After the parameter configuration, click Preview, the preview result will be displayed on the right side, and the Fields Split List will be displayed after splitting field, as follows:

4. Configuration data preprocessing: 
Data preprocessing is to improve data quality for the efficiency and performance of subsequent model computation. The specific configuration is as follows: 
1) Configure * Missing Value Filled with: Selecting different missing value processing methods, to make the missing values filled in the data, and improve the quality of the data;

2) Click Apply. After successful execution, you can click View Result to view the field results after data preprocessing, as follows: 

5. Configure model computation: 
For one-dimensional anomaly detection, currently only N-Sigma algorithm is available. You can calculate the data model through calculated field, threshold calculation method, threshold parameter and configuration in sliding window.

1) The configuration parameters are as follows: 
Field Name Description
Algorithm N-Sigma algorithm is available.
Calculated Field It is the field after data preprocessing.
Threshold Method The threshold method includes standard deviation, median absolute deviation, and quartile deviation.
The corresponding threshold method can be selected according to the Data Feature and the outliers to be detected.
Threshold Parameter Adjust the value of this parameter according to the estimation of the number of outliers.

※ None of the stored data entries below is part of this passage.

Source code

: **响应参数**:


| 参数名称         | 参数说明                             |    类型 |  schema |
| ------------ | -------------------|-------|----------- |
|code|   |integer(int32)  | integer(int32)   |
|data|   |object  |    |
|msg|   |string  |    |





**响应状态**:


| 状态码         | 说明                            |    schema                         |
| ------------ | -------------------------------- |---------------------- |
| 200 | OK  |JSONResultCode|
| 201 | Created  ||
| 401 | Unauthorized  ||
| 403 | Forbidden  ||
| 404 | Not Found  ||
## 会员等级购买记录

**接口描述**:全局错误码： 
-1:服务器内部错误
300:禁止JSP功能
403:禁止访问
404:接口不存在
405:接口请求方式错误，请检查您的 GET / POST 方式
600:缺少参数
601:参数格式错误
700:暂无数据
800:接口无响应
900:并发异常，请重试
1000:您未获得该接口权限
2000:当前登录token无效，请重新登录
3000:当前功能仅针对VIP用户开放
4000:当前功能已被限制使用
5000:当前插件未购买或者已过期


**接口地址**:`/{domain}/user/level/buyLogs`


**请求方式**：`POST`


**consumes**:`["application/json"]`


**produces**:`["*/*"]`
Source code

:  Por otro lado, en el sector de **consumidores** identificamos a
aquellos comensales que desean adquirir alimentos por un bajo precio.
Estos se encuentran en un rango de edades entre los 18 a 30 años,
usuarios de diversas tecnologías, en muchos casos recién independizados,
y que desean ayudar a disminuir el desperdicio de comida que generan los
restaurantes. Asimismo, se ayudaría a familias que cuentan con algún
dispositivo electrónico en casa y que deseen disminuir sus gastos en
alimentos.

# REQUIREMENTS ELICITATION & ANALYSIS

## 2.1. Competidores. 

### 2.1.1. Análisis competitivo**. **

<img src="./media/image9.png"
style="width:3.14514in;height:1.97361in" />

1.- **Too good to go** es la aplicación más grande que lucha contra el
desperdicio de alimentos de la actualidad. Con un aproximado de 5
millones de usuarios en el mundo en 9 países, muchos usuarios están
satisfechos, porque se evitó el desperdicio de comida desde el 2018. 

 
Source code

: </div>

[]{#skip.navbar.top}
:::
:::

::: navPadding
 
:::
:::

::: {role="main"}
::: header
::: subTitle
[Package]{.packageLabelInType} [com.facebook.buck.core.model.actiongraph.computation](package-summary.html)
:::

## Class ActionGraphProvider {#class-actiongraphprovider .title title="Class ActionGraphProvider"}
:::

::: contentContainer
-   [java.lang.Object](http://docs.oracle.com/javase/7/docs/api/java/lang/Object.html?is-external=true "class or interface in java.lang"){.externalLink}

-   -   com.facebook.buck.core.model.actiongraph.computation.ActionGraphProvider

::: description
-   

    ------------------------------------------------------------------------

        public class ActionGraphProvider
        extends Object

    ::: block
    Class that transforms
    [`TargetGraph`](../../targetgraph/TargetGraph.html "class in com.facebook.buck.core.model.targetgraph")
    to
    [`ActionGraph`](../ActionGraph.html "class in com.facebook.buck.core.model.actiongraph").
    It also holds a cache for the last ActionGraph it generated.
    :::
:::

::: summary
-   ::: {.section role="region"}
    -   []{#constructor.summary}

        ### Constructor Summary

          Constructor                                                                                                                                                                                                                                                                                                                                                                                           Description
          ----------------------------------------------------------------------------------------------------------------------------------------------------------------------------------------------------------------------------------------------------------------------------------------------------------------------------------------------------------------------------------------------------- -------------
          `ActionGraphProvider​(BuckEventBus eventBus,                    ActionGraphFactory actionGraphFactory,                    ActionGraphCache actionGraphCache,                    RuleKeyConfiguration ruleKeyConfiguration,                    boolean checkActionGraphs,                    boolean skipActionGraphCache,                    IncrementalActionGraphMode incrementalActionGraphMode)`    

The larger the threshold parameter, the smaller the probability of outliers.
If standard deviation is selected as Threshold Method, the recommended threshold parameter is 1- 4: 
• 1 means that about 68.26% of the data is normal;
• 2 means that about 95.45% of the data is normal;
• 3 means that about 99.73% of the data is normal;
• 4 means that about 99.90% of the data is normal.
Sliding Window If the distribution of data changes over time, the sliding window can be used to obtain a more accurate threshold. It is recommended that the value of the sliding window is greater than the number of metrics.

2. Click Compute to view the one-dimensional anomaly detection result, as follows: 

Anomaly detection result description:
Field Name Description
Total Anomaly The total number of data anomaly events calculated
Event Count The total number of data events calculated
Anomaly Trend It is the anomaly trend of the selected data, and the yellow dot indicates the outlier: 
► Hover over the trend graph to prompt message of Actual Value and Threshold Range. If it exceeds the threshold range, it is marked as an outlier.
► The time range of anomaly trend graph can be zoomed in/out: 
• Hover over the trend graph, slide the mouse wheel to zoom in/out time range;
• Drag the scaler below the graph to zoom in/out.
Raw Data It is the anomalies of all raw data, and supports filtering and displaying events through status (Normal/Abnormal).
6. After completing the above configuration, click Save to fill in the machine learning task Name, and click OK to complete the machine learning task creation.